Now a more dramatic example of the power of words. The Zen master who was my first Buddhist teacher told us one morning: “If you really want to end suffering, stop creating it”.
Hearing that in a receptive moment, I got a glimpse of what acceptance means and that I had been blessed to practice it much of the time even though I hadn’t understood the word before. I’ve mostly done as my mother did and my father did not, recognized negative circumstances, not felt sorry for myself and taken action for change.
Here’s a second set of thoughts provoked by a response to my post. Richard wrote: “The intersection of physics and psychology gets pretty strange doesn’t it? I’ve done a lot of thinking about the implications of quantum physics, and our worldview. Mostly, it’s been a bunch of circular waffling. The only thing I’m fairly certain of is that our model of reality is flawed, probably because of some version of the “you can’t see the true reality from within the system” problem.”
I circled, too, until I saw that although I have no self, I do exist. We can discern the structure of reality from within the system even though we can’t quite see how it operates.
We manifest from an ever changing force field, as does everything we perceive, so from that perspective, we don’t “really” exist.

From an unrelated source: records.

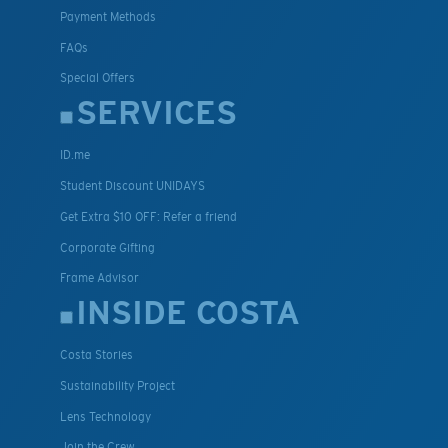
Payment Methods
FAQs
Special Offers
SERVICES
ID.me
Student Discount UNIDAYS
Get Extra $10 OFF: Refer a friend
Corporate Gifting
Frame Advisor
INSIDE COSTA
Costa Stories
Sustainability Project
Lens Technology
Join the Crew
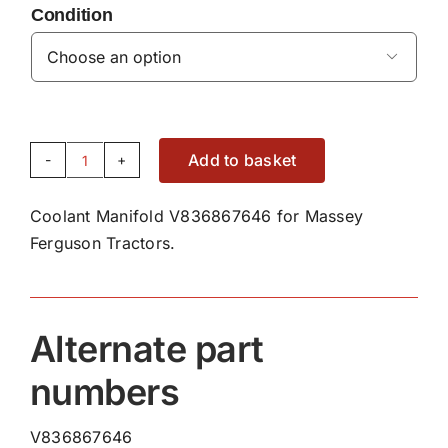
Condition

Add to basket
Coolant
Manifold
Coolant Manifold V836867646 for Massey
V836867646
Ferguson Tractors.
quantity
Alternate part
numbers
V836867646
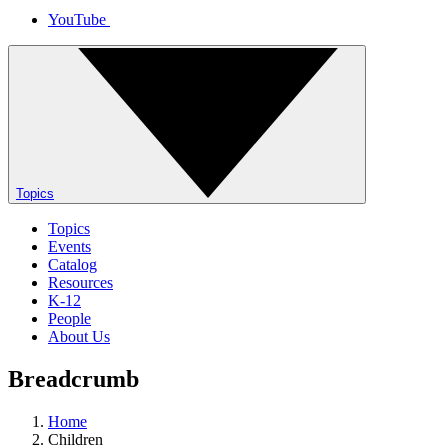
YouTube
Topics
Topics
Events
Catalog
Resources
K-12
People
About Us
Breadcrumb
Home
Children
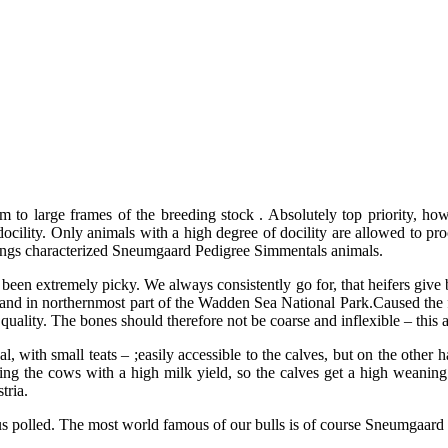
 large frames of the breeding stock . Absolutely top priority, howe
cility. Only animals with a high degree of docility are allowed to proc
alvings characterized Sneumgaard Pedigree Simmentals animals.
een extremely picky. We always consistently go for, that heifers give bi
and in northernmost part of the Wadden Sea National Park.Caused the f
ality. The bones should therefore not be coarse and inflexible – this al
with small teats – ;easily accessible to the calves, but on the other ha
ting the cows with a high milk yield, so the calves get a high weaning 
tria.
us polled. The most world famous of our bulls is of course Sneumgaard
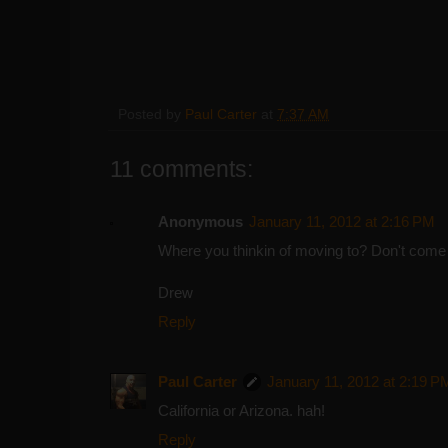
Posted by
Paul Carter
at
7:37 AM
11 comments:
Anonymous
January 11, 2012 at 2:16 PM
Where you thinkin of moving to? Don't come
Drew
Reply
Paul Carter
January 11, 2012 at 2:19 P
California or Arizona. hah!
Reply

But our actions change the force field, so in fact we do exist. How to think about that?
Nothing that is perceptible to us sentient beings can be found in the force field, yet every sentient being is a point of consciousness with the capacity to act. That means we exist in more than one way, only one of which, the form that takes action, is a form in the way we imagine.
Consciousness is the great puzzle to brain scientists. Is it a product of the brain, or somehow separate? I sense it’s separate but what has made all the difference for me is recognizing that we exist in a form that, because it has no intrinsic nature and is utterly imperceptible to our senses, to our way of thinking does not exist.
The reality of sentient beings takes threefold or twofold form in Buddhist metaphysics. The form that acts is the nirmanakaya, the conscious form is the sambhogakaya, and the imperceptible one is the dharmakaya. The first two are also thought of as one, the rupakaya, to highlight that the form with no properties is the ultimate level of reality.
There’s a vast mass of logic about why and how reality is multi-fold but it remains in the end a mystery to our intellect.
What we can be certain about is that matter manifests from energy. We can start by thinking of matter as congealed energy and energy as liberated matter, but when we use quantum physics to examine what’s going on we see that you and I, for example, exist in both forms simultaneously.
Or perhaps we exist in three forms, the three kayas, which we could rename Tom, Dick and Harry if that feels less foreign, or Romeo and Juliet if we’re thinking about the two forms. It’s only what the words point toward that matters.
I’ve noticed some changes since I began getting glimpses of what all these words are pointing toward, that what seem to be separate beings are not separate, that we are all manifestations from one ocean whose currents flow without boundaries, that we are all eddies in a maelstrom of pure energy.
The less separate I feel, the less indifferent I become. My impulses are more kind, I’m more prone to compassion than anger, and I’m less grasping.
The energy flows that manifest as Martin are changing because I’m watching them, and the longer I watch, the more sensitive I become to the eddies that manifest as other beings.
Yes, the way this multi-fold reality works is a mystery but now I know how to proceed, acting that way is deeply happy-making.